The methodology used to categorize service categories resulted in mutually exclusive service categories whereby each service or prescription drug fill fell into one service category only. Similarly, services and prescription drug fills were identified as either BH or non-BH.
Spending Decomposition Framework
We used a spending decomposition framework in this report as a theoretical structure to analyze the spending and use outcomes. A spending decomposition framework uses the following spending decomposition equation to break health spending per enrollee into the relevant components that drive spending changes.
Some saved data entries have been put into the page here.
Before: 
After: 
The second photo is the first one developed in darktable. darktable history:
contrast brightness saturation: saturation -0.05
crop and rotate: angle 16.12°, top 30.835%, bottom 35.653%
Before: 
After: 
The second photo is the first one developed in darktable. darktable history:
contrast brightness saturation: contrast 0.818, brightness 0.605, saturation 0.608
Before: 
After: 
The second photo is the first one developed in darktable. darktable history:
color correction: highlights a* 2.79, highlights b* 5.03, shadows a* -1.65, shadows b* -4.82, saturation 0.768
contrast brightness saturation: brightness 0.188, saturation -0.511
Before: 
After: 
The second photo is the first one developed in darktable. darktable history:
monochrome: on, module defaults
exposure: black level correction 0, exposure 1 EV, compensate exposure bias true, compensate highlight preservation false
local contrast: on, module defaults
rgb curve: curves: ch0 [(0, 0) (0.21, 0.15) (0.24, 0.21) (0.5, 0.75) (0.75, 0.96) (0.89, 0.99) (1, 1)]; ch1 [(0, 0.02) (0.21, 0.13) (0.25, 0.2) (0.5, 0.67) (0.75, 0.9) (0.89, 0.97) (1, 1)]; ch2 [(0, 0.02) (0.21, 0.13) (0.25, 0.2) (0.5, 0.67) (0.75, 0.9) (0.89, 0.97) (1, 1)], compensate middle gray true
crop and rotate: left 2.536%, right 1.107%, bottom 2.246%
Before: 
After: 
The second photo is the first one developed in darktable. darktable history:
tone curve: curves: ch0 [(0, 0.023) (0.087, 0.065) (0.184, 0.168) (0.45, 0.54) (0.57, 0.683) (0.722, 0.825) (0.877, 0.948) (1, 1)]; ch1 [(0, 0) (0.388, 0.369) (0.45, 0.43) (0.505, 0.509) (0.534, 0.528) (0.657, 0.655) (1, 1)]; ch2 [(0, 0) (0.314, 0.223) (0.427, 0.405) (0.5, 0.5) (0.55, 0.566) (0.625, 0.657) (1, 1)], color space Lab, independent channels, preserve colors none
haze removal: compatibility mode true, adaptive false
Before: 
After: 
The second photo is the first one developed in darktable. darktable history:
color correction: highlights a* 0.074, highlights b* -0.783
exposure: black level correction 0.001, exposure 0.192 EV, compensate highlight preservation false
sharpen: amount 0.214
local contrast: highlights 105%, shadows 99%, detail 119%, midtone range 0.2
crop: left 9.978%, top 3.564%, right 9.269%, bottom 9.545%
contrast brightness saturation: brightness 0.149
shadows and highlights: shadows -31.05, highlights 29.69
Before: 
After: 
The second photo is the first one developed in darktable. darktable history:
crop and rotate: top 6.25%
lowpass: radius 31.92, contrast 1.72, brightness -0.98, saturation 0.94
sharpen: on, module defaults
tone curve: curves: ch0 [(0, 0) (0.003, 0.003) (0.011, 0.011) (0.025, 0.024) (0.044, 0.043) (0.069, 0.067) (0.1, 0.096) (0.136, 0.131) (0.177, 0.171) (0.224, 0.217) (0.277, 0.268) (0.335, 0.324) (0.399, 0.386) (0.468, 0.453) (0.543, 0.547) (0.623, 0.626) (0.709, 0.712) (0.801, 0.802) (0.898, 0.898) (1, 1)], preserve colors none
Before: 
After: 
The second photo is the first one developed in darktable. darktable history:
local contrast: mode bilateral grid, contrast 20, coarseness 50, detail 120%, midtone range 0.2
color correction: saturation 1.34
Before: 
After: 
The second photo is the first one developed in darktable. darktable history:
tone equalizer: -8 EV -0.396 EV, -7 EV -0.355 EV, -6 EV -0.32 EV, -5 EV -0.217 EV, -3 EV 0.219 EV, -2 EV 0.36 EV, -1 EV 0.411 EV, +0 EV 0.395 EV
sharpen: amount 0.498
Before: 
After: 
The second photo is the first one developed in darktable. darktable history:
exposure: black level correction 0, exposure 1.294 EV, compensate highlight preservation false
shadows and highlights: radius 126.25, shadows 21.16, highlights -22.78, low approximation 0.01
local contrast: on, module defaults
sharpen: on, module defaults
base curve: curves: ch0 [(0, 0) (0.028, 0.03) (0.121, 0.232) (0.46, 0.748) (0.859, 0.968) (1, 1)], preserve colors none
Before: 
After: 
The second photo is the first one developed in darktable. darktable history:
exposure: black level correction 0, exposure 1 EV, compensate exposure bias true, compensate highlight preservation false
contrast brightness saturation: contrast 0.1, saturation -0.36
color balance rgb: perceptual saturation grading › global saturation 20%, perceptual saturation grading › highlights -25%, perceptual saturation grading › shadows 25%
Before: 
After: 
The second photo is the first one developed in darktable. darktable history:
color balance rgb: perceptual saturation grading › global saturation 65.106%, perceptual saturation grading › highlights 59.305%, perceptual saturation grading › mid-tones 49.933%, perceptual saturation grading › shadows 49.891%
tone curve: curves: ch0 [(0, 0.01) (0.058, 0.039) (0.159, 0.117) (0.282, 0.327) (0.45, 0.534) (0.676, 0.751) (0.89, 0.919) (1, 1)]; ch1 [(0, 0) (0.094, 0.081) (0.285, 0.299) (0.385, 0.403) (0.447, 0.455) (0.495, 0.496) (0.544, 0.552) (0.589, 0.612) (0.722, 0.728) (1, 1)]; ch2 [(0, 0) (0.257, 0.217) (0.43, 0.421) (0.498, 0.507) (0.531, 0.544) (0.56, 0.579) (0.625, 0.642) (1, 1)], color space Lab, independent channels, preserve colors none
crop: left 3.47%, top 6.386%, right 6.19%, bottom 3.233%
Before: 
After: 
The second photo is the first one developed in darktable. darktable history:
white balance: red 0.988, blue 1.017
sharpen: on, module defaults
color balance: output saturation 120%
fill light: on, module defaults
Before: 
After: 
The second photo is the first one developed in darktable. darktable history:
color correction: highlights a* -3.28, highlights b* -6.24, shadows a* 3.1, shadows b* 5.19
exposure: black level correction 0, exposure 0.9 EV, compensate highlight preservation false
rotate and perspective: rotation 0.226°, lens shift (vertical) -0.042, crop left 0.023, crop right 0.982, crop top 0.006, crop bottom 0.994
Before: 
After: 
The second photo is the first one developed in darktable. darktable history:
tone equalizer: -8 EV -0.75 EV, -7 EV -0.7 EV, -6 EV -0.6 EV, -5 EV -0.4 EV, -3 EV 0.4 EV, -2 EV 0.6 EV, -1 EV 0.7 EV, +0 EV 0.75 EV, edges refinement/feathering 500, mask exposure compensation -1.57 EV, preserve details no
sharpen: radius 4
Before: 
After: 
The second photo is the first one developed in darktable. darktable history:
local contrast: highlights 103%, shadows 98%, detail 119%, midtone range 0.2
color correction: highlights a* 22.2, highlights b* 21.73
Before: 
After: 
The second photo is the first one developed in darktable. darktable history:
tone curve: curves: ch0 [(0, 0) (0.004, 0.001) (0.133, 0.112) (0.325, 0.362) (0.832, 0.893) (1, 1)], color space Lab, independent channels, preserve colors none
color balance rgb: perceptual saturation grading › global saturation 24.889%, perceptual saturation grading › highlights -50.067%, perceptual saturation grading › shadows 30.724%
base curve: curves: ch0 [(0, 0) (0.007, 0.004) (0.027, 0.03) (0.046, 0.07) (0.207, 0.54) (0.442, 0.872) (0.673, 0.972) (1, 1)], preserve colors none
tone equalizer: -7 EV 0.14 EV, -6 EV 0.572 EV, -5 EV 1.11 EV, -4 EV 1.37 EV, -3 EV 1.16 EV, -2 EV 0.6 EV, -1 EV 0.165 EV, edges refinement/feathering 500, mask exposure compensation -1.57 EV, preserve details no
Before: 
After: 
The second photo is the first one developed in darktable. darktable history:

We expressed the spending decomposition equation in terms of BH spending per enrollee:
BH spending per enrollee [spending] =
(% enrollees using BH services) [access] × (average units used per user) [intensity of service utilization] × (average cost per unit) [reimbursement]
In addition to the three components that make up spending in this equation, another factor that could be incorporated into the spending decomposition framework is whether services used are in-network or out-of-network. For insurers, prices of in-network services are contractually negotiated and generally are lower than those charged by out-of-network providers. For enrollees, out-of-network services often impose higher out-of-pocket cost sharing incentivizing enrollees to use in-network providers.
Interrupted Time Series Regression First Order Serial Correlation Tests
First Order Serial Correlation
One important statistical issue with ITS regression is serial correlation. We tested for first order serial correlation using a Durbin-Watson test statistic for all regressions. Test statistics across various ITS regressions showed some evidence of first order serial correlation, leading us to estimate the full set of ITS regressions correcting for first order series correlation. Comparing results of coefficients, we found that coefficient signs and magnitudes were very similar for all regression results. We therefore opted to present results that do not correct for first order serial correlation.